The Transformational Gospel of Jesus #23: What are you asking your Father for?
What father among you, if his son asks for a fish, will give him a snake instead? Or if he asks for an egg, will give him a scorpion? So if you who are evil know how to give good gifts to your children, how much more will your Father in heaven give the Holy Spirit to those who ask Him! -Luke 11:11-13
I remember the look on Peter’s seven-year-old face when he found the Nintendo on a chair in the family room as a present for him one morning. It was an amazed, radiant, excited, thankful kind of look that only a gift unexpected yet so wanted can bring out of a child.
Why did I give him this? My youngest son struggles with autism. I wanted to help him get as well as possible. I knew that this gift would help develop his hand-eye motor skills. It would also allow him to engage in social interaction with his siblings, helping to bring him out of his internal isolation. But most of all, I gave it to him because I love him.
As I write these blogs, I think about how much our Father loves us. Maybe you do not feel that you are loved all that much by God—and for good reason. You have tried to be good for God and failed many, many times. “How many chances is God going to give me?” you wonder. Perhaps you are ready for the blow to fall and have interpreted bad days in your life as the Father’s disgust with you.
How far does the love of the Father stretch? How deep does His love go in the face of our struggle to be good? Jesus came proclaiming the gospel of the kingdom, which at its heart is about a Father who is love and who forgives those who put their faith in Him. Ever wonder how far that forgiveness goes in your case? From all that I can find in the Scriptures, it goes all the way to His plan to make you whole. He does not engage in bait-and-switch. Since He is saving you, He will save you completely. Not just someday in Heaven, but now, as you live out your life this side of eternity.

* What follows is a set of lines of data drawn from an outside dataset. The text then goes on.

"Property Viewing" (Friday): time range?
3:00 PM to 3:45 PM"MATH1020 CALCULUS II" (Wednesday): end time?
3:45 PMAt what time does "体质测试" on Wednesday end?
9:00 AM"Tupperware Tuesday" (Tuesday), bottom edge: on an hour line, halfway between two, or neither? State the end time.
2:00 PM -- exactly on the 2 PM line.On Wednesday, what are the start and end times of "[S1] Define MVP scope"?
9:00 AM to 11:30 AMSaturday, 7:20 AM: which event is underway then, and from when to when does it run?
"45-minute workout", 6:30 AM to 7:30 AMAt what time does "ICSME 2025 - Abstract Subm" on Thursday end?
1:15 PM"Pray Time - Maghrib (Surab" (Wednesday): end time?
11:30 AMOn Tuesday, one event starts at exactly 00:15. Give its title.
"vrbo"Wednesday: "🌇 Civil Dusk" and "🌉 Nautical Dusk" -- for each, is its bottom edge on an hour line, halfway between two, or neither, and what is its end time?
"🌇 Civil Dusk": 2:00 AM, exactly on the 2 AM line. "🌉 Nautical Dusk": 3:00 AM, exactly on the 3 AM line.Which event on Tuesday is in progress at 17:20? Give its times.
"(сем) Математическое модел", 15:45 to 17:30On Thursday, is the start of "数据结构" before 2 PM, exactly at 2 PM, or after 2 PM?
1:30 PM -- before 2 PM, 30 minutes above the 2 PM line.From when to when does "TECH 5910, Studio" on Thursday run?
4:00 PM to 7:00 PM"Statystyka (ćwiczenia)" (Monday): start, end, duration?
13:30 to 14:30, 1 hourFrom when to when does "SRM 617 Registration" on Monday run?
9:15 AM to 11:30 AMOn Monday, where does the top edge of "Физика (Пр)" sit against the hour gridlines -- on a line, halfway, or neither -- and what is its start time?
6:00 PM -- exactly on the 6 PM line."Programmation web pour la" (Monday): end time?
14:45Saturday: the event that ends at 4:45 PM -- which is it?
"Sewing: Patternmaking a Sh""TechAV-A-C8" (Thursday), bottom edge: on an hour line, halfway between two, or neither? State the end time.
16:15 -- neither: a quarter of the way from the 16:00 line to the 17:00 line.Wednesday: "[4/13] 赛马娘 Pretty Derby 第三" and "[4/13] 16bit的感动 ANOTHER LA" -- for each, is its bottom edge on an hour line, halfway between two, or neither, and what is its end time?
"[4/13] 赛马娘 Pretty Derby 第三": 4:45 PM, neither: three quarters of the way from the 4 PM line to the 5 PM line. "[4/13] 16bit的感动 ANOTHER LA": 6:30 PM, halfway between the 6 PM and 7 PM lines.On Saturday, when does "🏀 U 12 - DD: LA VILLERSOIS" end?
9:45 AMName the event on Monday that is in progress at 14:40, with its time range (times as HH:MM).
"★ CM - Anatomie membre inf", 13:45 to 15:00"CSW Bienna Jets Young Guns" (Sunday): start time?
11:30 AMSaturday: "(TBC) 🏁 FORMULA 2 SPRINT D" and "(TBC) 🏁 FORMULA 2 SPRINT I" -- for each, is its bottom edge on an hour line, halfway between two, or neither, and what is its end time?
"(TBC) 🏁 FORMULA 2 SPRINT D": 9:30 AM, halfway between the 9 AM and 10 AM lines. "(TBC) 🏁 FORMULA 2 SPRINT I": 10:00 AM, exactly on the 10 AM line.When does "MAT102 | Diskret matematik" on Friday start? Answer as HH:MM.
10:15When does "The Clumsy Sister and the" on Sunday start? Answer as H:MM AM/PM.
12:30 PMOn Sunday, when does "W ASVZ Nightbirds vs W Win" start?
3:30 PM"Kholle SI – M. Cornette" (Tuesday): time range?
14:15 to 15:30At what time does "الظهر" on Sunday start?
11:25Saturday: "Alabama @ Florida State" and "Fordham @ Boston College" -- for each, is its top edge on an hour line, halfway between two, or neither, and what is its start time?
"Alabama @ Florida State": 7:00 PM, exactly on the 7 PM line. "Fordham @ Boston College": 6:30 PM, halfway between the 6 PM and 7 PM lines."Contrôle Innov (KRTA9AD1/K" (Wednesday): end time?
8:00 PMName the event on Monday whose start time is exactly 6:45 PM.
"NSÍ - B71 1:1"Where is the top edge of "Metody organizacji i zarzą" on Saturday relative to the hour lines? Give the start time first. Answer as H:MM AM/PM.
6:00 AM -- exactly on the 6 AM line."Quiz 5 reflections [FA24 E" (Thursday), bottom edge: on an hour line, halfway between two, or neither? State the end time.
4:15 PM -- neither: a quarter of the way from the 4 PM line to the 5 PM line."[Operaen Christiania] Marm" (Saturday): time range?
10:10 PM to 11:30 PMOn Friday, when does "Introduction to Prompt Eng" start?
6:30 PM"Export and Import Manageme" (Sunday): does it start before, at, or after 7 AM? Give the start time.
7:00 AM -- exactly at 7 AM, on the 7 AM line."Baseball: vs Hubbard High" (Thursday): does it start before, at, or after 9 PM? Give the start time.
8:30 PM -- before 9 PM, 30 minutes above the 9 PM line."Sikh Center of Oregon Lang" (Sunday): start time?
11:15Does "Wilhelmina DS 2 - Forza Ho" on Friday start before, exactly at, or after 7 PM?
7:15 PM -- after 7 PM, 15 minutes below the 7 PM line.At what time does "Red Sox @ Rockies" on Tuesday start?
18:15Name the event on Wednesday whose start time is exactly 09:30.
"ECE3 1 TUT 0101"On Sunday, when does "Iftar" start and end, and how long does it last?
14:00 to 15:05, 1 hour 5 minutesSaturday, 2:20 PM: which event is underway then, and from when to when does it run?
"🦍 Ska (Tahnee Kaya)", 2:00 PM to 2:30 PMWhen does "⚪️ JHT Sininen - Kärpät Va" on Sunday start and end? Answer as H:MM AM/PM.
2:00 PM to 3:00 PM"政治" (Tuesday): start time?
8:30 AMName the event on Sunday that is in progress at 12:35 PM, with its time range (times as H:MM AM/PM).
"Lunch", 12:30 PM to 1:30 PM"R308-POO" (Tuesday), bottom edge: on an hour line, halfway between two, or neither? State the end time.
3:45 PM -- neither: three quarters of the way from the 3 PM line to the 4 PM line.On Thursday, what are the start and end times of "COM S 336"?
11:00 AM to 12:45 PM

This is the part we forget. The Father desires—far more than any of us do—to transform us, to see us grow and develop in the ways He created us to be. And He is not just passively hoping that we will be changed. He is giving us His Spirit so that we will be changed and live obedient lives. But how does this actually work?
Here’s the point. Like everyone else, you are a mess. You resist the Father’s holy ways. But because you have put your faith in Jesus, you have realized that you want to be transformed, that you do not want to continue to be a mess. Jesus is saying that all it takes is asking the Father to do this in you and then trusting Him to do it. This is the point of Him giving you the Spirit. You do not have the ability to heal and deliver yourself from the damage of sin. But the Father deeply desires (“how much more” is Jesus’ way of saying this) to do this for you. He is a much better Father than I am, than you are.
If you have never asked the Father to do in you what you cannot do for yourself, ask Him now. Ask Him for His Spirit to work in you. And see for yourself why Jesus’ good news is transformational.